We get the following output:

go run locker.go
2017/09/08 12:29:28 42 written after 1.000178155s
2017/09/08 12:29:28 42 read after 1.500703007s
2017/09/08 12:29:28 42 read after 1.500691088s
2017/09/08 12:29:28 42 read after 1.500756144s
2017/09/08 12:29:28 42 read after 1.500648159s
2017/09/08 12:29:28 42 read after 1.500762323s
2017/09/08 12:29:28 42 read after 1.500679533s
2017/09/08 12:29:28 42 read after 1.500795204s
2017/09/08 12:29:29 101 written after 2.500971593s
2017/09/08 12:29:30 3 written after 3.505325487s
2017/09/08 12:29:31 18 written after 4.50594131s


This suggests that the reads continue to acquire locks as long as the Locker is read locked, forcing the writes to happen at the end.

I found one Stack Overflow post: “Read preferring RW mutex lock in Golang” that seems to suggest that sync.RWMutex can implement both read and write preferred locking, but doesn’t really give an explanation about how external callers can implement it.

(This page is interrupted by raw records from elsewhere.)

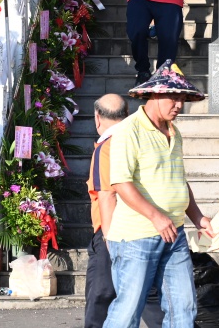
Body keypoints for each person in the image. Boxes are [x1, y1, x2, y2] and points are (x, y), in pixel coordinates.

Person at [103, 61, 214, 328]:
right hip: (136, 237)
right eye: (174, 97)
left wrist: (198, 217)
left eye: (183, 99)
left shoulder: (175, 133)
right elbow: (120, 183)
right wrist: (155, 217)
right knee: (128, 311)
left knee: (183, 307)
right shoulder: (128, 131)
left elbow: (179, 180)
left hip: (173, 233)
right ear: (155, 93)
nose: (179, 105)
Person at [84, 94, 128, 328]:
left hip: (111, 230)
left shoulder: (106, 147)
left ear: (97, 117)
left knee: (100, 298)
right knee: (153, 299)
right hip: (143, 228)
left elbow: (107, 194)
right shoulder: (136, 139)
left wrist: (109, 240)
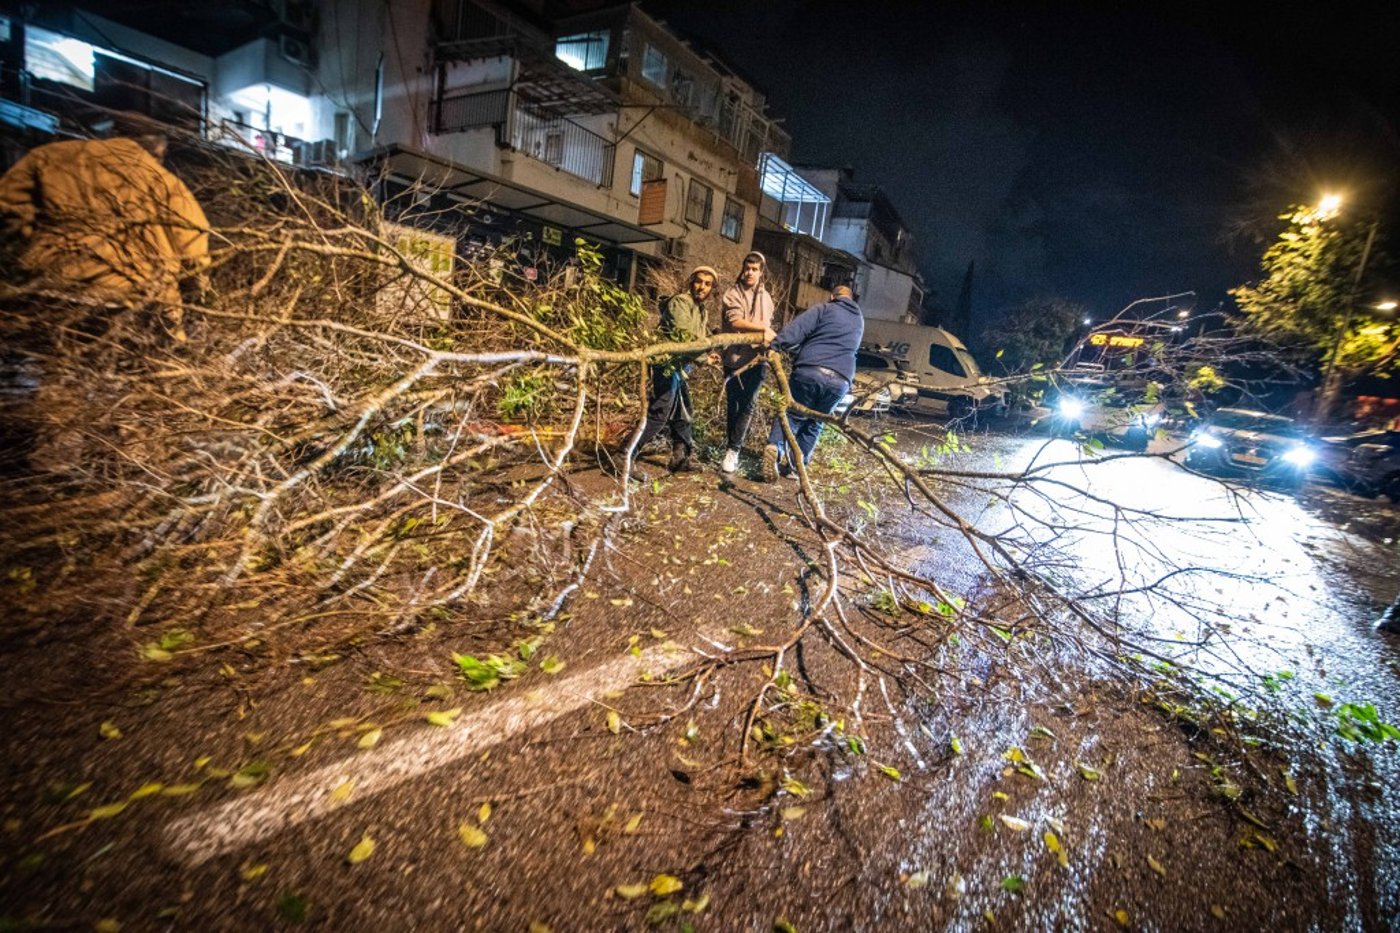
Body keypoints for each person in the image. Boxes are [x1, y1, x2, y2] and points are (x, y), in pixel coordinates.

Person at [0, 118, 210, 322]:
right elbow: (194, 253)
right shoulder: (169, 185)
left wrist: (34, 253)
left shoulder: (49, 156)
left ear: (111, 135)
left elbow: (9, 210)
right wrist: (197, 300)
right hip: (133, 297)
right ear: (159, 151)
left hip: (50, 283)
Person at [613, 265, 718, 475]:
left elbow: (699, 337)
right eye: (698, 282)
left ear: (712, 289)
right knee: (660, 413)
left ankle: (680, 458)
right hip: (666, 364)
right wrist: (705, 359)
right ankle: (623, 455)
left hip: (679, 366)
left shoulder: (700, 309)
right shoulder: (681, 302)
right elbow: (686, 338)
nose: (702, 287)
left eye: (707, 284)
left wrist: (712, 344)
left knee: (683, 411)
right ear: (691, 283)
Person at [761, 285, 864, 482]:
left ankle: (775, 446)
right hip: (841, 379)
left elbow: (798, 330)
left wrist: (775, 345)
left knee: (791, 414)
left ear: (832, 296)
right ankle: (795, 468)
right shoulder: (859, 321)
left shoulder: (825, 309)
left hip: (811, 371)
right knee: (815, 422)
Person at [718, 250, 776, 473]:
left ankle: (734, 450)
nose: (749, 273)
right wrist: (764, 329)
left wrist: (768, 339)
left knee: (748, 406)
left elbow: (769, 328)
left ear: (761, 273)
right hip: (734, 359)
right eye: (747, 268)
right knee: (734, 405)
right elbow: (736, 322)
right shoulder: (732, 294)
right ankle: (730, 446)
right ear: (742, 270)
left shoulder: (767, 298)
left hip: (758, 361)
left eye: (754, 269)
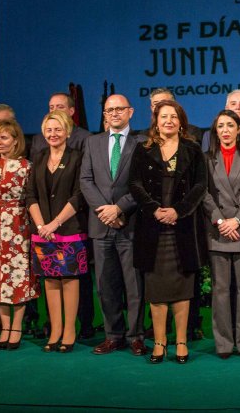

Finally consider the following:

func main() {
delay = 1 * time.Second
started = time.Now()
group := new(errgroup.Group)
locker := new(Locker)

// Straight forward, write three reads and a write
group.Go(func() error { locker.Write(42); return nil })
group.Go(func() error { locker.Write(101); return nil })
group.Go(func() error { locker.Write(3); return nil })
group.Go(func() error { locker.Write(18); return nil })

for i := 0; i < 22; i++ {
group.Go(func() error {
locker.Read()
return nil
})
time.Sleep(delay / 4)
}

group.Wait()
}


Given the loop issuing 22 read locks that sleep only a quarter of the time of the write lock, we might expect that this code will issue 22 read locks then all the write locks will occur at the end (and if we put this in a forever loop, then the writes would never occur). However, the output of this is as follows:

2017/09/08 12:43:40 18 written after 1.004461829s
2017/09/08 12:43:40 18 read after 1.508343716s
2017/09/08 12:43:40 18 read after 1.50842899s
2017/09/08 12:43:40 18 read after 1.508362345s
2017/09/08 12:43:40 18 read after 1.508339659s
2017/09/08 12:43:40 18 read after 1.50852229s
2017/09/08 12:43:41 42 written after 2.513789339s
2017/09/08 12:43:42 42 read after 3.0163191s
2017/09/08 12:43:42 42 read after 3.016330534s
2017/09/08 12:43:42 42 read after 3.016355628s
2017/09/08 12:43:42 42 read after 3.016371381s
2017/09/08 12:43:42 42 read after 3.016316992s
2017/09/08 12:43:43 3 written after 4.017954589s
2017/09/08 12:43:43 3 read after 4.518495233s
2017/09/08 12:43:43 3 read after 4.518523255s
2017/09/08 12:43:43 3 read after 4.518537387s
2017/09/08 12:43:43 3 read after 4.518540397s
2017/09/08 12:43:43 3 read after 4.518543262s
2017/09/08 12:43:43 3 read after 4.51863128s
2017/09/08 12:43:44 101 written after 5.521872765s
2017/09/08 12:43:45 101 read after 6.023207828s
2017/09/08 12:43:45 101 read after 6.023225272s
2017/09/08 12:43:45 101 read after 6.023249529s
2017/09/08 12:43:45 101 read after 6.023190828s
2017/09/08 12:43:45 101 read after 6.023243032s
2017/09/08 12:43:45 101 read after 6.023190457s
2017/09/08 12:43:45 101 read after 6.04455716s
2017/09/08 12:43:45 101 read after 6.29457923s


What Go implements is actually something else: read locks can only be acquired so long as the original read lock is maintained (the word “initial” being critical in the documentation). As soon as the first read lock is released, then the queued write-lock gets priority. The first read lock lasts approximately 500ms; this means that there is enough time for between 4-5 other locks to acquire a read lock, as soon as the first read lock completes, the write is given priority.